**What is required**
Reproduce every line of text in the data below word for word, and leave the pictures out of your answer.

(Supplied material)

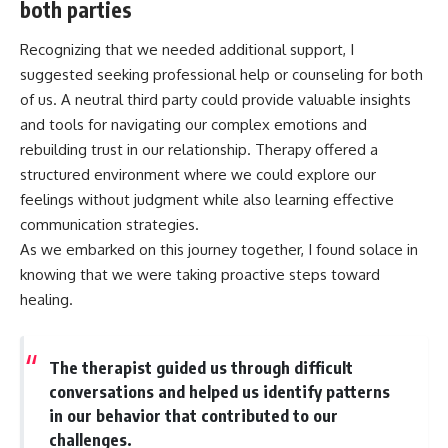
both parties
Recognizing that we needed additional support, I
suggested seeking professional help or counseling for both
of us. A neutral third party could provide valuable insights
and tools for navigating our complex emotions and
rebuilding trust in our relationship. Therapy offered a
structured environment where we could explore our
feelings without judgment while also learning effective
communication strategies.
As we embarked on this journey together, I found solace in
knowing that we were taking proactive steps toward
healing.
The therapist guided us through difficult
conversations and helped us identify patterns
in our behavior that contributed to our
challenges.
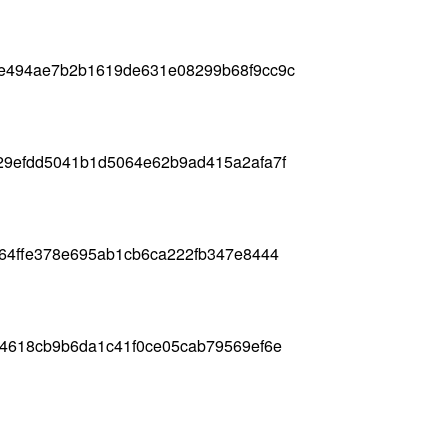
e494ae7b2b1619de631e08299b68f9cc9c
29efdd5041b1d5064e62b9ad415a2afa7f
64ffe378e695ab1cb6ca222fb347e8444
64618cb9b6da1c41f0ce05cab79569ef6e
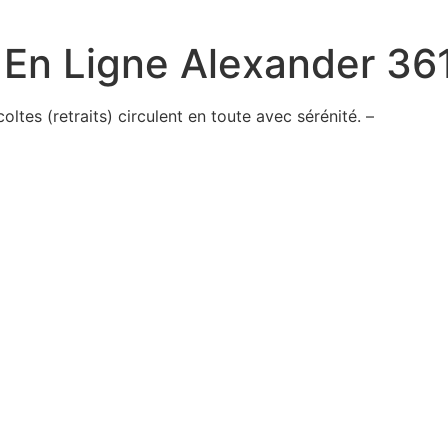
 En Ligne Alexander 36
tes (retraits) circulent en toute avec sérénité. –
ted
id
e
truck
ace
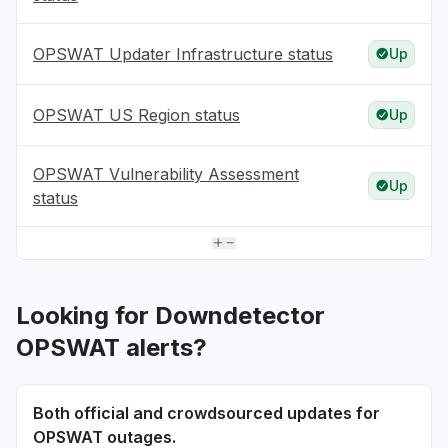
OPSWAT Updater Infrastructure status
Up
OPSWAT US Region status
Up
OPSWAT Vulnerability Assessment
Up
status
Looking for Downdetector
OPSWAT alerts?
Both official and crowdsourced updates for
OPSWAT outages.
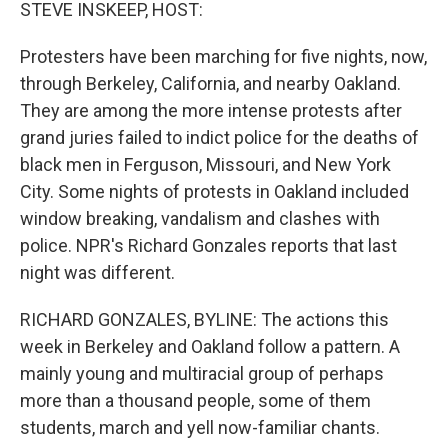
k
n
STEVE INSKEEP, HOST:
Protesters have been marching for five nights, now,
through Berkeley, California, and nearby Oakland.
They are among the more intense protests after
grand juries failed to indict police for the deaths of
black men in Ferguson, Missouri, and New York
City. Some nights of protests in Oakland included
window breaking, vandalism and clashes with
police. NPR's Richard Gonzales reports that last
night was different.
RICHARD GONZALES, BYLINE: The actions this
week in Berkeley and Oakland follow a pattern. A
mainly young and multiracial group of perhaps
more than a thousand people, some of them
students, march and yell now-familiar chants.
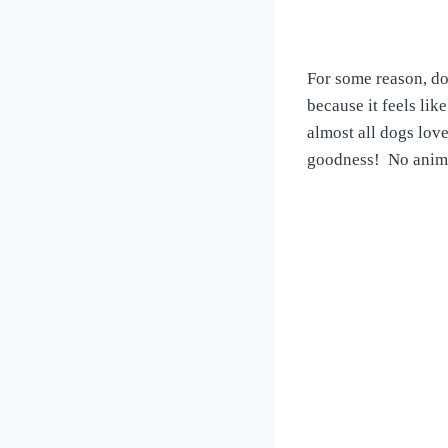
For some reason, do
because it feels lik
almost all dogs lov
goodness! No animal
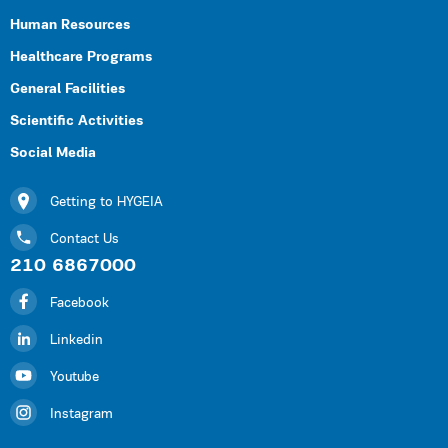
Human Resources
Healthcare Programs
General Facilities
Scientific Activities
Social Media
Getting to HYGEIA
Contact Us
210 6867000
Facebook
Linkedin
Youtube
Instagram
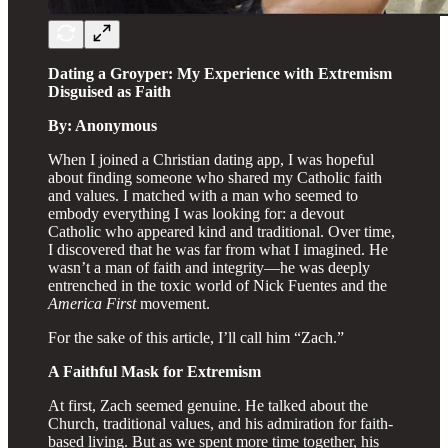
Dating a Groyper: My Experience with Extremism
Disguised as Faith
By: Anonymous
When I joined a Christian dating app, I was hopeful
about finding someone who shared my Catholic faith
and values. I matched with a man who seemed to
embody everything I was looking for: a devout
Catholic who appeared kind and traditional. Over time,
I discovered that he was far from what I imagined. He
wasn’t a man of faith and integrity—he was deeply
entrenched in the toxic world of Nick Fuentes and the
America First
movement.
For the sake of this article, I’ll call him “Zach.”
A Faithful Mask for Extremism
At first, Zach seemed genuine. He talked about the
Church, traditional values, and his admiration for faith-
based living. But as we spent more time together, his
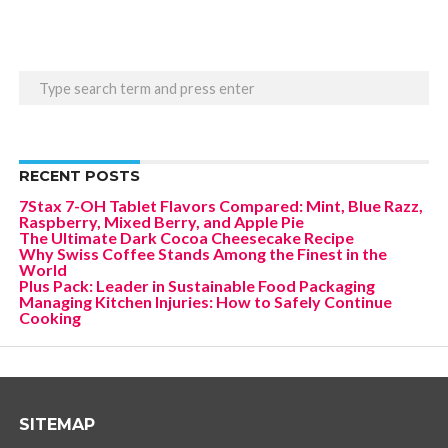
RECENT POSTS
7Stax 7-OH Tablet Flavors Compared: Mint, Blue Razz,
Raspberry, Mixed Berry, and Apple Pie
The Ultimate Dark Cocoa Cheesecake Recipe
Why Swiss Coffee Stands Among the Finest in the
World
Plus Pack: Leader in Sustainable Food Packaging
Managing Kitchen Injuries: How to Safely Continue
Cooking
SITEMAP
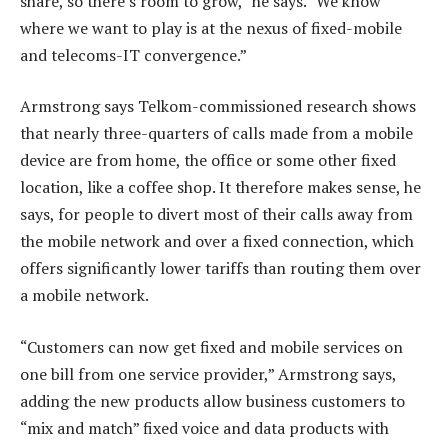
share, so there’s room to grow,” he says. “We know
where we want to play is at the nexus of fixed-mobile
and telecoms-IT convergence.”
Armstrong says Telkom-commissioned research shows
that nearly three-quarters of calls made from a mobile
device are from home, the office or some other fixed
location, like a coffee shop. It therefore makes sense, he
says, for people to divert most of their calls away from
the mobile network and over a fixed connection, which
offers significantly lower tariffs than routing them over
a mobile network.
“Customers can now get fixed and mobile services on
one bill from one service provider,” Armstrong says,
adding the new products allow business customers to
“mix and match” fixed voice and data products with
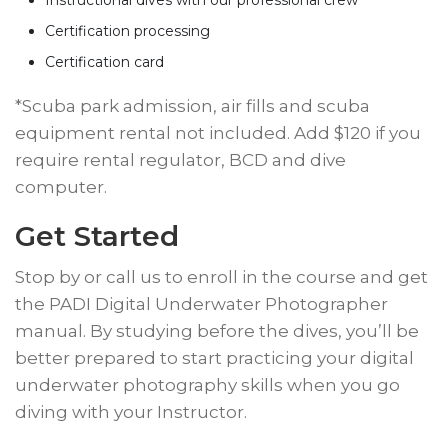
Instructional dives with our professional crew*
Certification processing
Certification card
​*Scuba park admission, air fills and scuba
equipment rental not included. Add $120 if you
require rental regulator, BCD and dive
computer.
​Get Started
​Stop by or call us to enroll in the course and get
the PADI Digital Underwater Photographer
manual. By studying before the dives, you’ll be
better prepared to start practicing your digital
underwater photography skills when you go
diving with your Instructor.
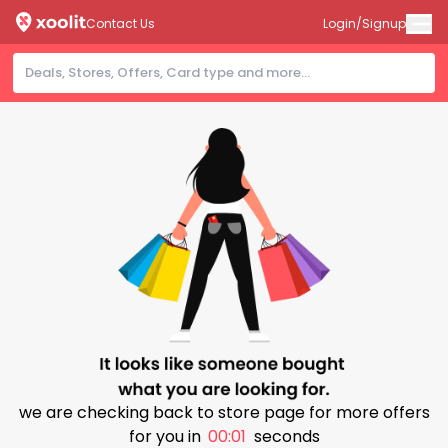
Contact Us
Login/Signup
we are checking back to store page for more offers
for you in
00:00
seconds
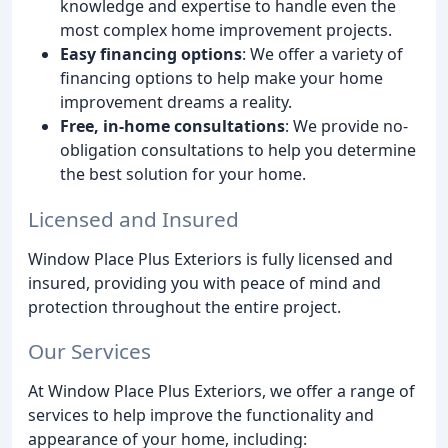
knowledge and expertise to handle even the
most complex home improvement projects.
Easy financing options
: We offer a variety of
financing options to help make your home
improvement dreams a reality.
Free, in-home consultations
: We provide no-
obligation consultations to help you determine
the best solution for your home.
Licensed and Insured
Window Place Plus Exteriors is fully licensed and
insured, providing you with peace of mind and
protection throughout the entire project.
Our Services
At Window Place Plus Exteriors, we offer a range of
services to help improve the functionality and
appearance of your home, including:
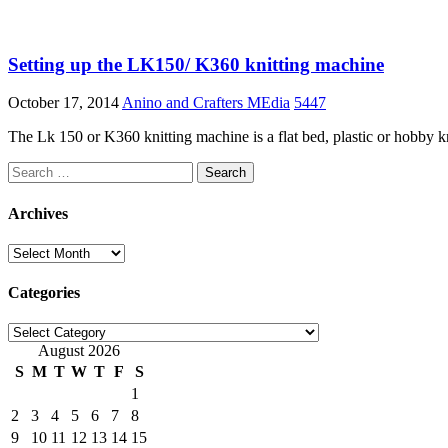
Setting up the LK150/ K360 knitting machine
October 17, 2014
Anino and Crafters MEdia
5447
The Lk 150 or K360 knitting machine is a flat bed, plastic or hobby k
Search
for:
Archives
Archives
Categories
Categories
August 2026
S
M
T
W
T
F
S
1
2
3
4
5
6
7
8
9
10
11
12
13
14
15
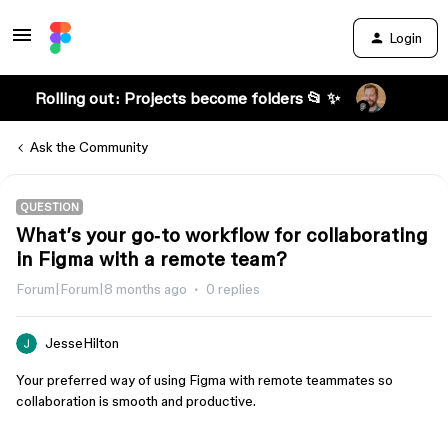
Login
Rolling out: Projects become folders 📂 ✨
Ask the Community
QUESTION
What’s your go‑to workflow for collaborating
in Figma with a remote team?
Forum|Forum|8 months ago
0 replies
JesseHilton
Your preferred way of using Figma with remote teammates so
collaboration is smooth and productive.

(End Supplied material)

**Expected output**
both parties
Recognizing that we needed additional support, I
suggested seeking professional help or counseling for both
of us. A neutral third party could provide valuable insights
and tools for navigating our complex emotions and
rebuilding trust in our relationship. Therapy offered a
structured environment where we could explore our
feelings without judgment while also learning effective
communication strategies.
As we embarked on this journey together, I found solace in
knowing that we were taking proactive steps toward
healing.
The therapist guided us through difficult
conversations and helped us identify patterns
in our behavior that contributed to our
challenges.
e494ae7b2b1619de631e08299b68f9cc9c
29efdd5041b1d5064e62b9ad415a2afa7f
64ffe378e695ab1cb6ca222fb347e8444
64618cb9b6da1c41f0ce05cab79569ef6e
 En Ligne Alexander 36
tes (retraits) circulent en toute avec sérénité. –
ted
id
e
truck
ace
OPSWAT Updater Infrastructure status
Up
OPSWAT US Region status
Up
OPSWAT Vulnerability Assessment
Up
status
Looking for Downdetector
OPSWAT alerts?
Both official and crowdsourced updates for
OPSWAT outages.
k
n
STEVE INSKEEP, HOST:
Protesters have been marching for five nights, now,
through Berkeley, California, and nearby Oakland.
They are among the more intense protests after
grand juries failed to indict police for the deaths of
black men in Ferguson, Missouri, and New York
City. Some nights of protests in Oakland included
window breaking, vandalism and clashes with
police. NPR's Richard Gonzales reports that last
night was different.
RICHARD GONZALES, BYLINE: The actions this
week in Berkeley and Oakland follow a pattern. A
mainly young and multiracial group of perhaps
more than a thousand people, some of them
students, march and yell now-familiar chants.
For some reason, do
because it feels lik
almost all dogs lov
goodness! No animal
Human Resources
Healthcare Programs
General Facilities
Scientific Activities
Social Media
Getting to HYGEIA
Contact Us
210 6867000
Facebook
Linkedin
Youtube
Instagram
Dating a Groyper: My Experience with Extremism
Disguised as Faith
By: Anonymous
When I joined a Christian dating app, I was hopeful
about finding someone who shared my Catholic faith
and values. I matched with a man who seemed to
embody everything I was looking for: a devout
Catholic who appeared kind and traditional. Over time,
I discovered that he was far from what I imagined. He
wasn’t a man of faith and integrity—he was deeply
entrenched in the toxic world of Nick Fuentes and the
America First
movement.
For the sake of this article, I’ll call him “Zach.”
A Faithful Mask for Extremism
At first, Zach seemed genuine. He talked about the
Church, traditional values, and his admiration for faith-
based living. But as we spent more time together, his
RECENT POSTS
7Stax 7-OH Tablet Flavors Compared: Mint, Blue Razz,
Raspberry, Mixed Berry, and Apple Pie
The Ultimate Dark Cocoa Cheesecake Recipe
Why Swiss Coffee Stands Among the Finest in the
World
Plus Pack: Leader in Sustainable Food Packaging
Managing Kitchen Injuries: How to Safely Continue
Cooking
SITEMAP
share, so there’s room to grow,” he says. “We know
where we want to play is at the nexus of fixed-mobile
and telecoms-IT convergence.”
Armstrong says Telkom-commissioned research shows
that nearly three-quarters of calls made from a mobile
device are from home, the office or some other fixed
location, like a coffee shop. It therefore makes sense, he
says, for people to divert most of their calls away from
the mobile network and over a fixed connection, which
offers significantly lower tariffs than routing them over
a mobile network.
“Customers can now get fixed and mobile services on
one bill from one service provider,” Armstrong says,
adding the new products allow business customers to
“mix and match” fixed voice and data products with
Instructional dives with our professional crew*
Certification processing
Certification card
​*Scuba park admission, air fills and scuba
equipment rental not included. Add $120 if you
require rental regulator, BCD and dive
computer.
​Get Started
​Stop by or call us to enroll in the course and get
the PADI Digital Underwater Photographer
manual. By studying before the dives, you’ll be
better prepared to start practicing your digital
underwater photography skills when you go
diving with your Instructor.
Contact Us
Login/Signup
we are checking back to store page for more offers
for you in
00:00
seconds
knowledge and expertise to handle even the
most complex home improvement projects.
Easy financing options
: We offer a variety of
financing options to help make your home
improvement dreams a reality.
Free, in-home consultations
: We provide no-
obligation consultations to help you determine
the best solution for your home.
Licensed and Insured
Window Place Plus Exteriors is fully licensed and
insured, providing you with peace of mind and
protection throughout the entire project.
Our Services
At Window Place Plus Exteriors, we offer a range of
services to help improve the functionality and
appearance of your home, including:
Setting up the LK150/ K360 knitting machine
October 17, 2014
Anino and Crafters MEdia
5447
The Lk 150 or K360 knitting machine is a flat bed, plastic or hobby k
Search
for:
Archives
Archives
Categories
Categories
August 2026
S
M
T
W
T
F
S
1
2
3
4
5
6
7
8
9
10
11
12
13
14
15
Login
Rolling out: Projects become folders 📂 ✨
Ask the Community
QUESTION
What’s your go‑to workflow for collaborating
in Figma with a remote team?
Forum|Forum|8 months ago
0 replies
JesseHilton
Your preferred way of using Figma with remote teammates so
collaboration is smooth and productive.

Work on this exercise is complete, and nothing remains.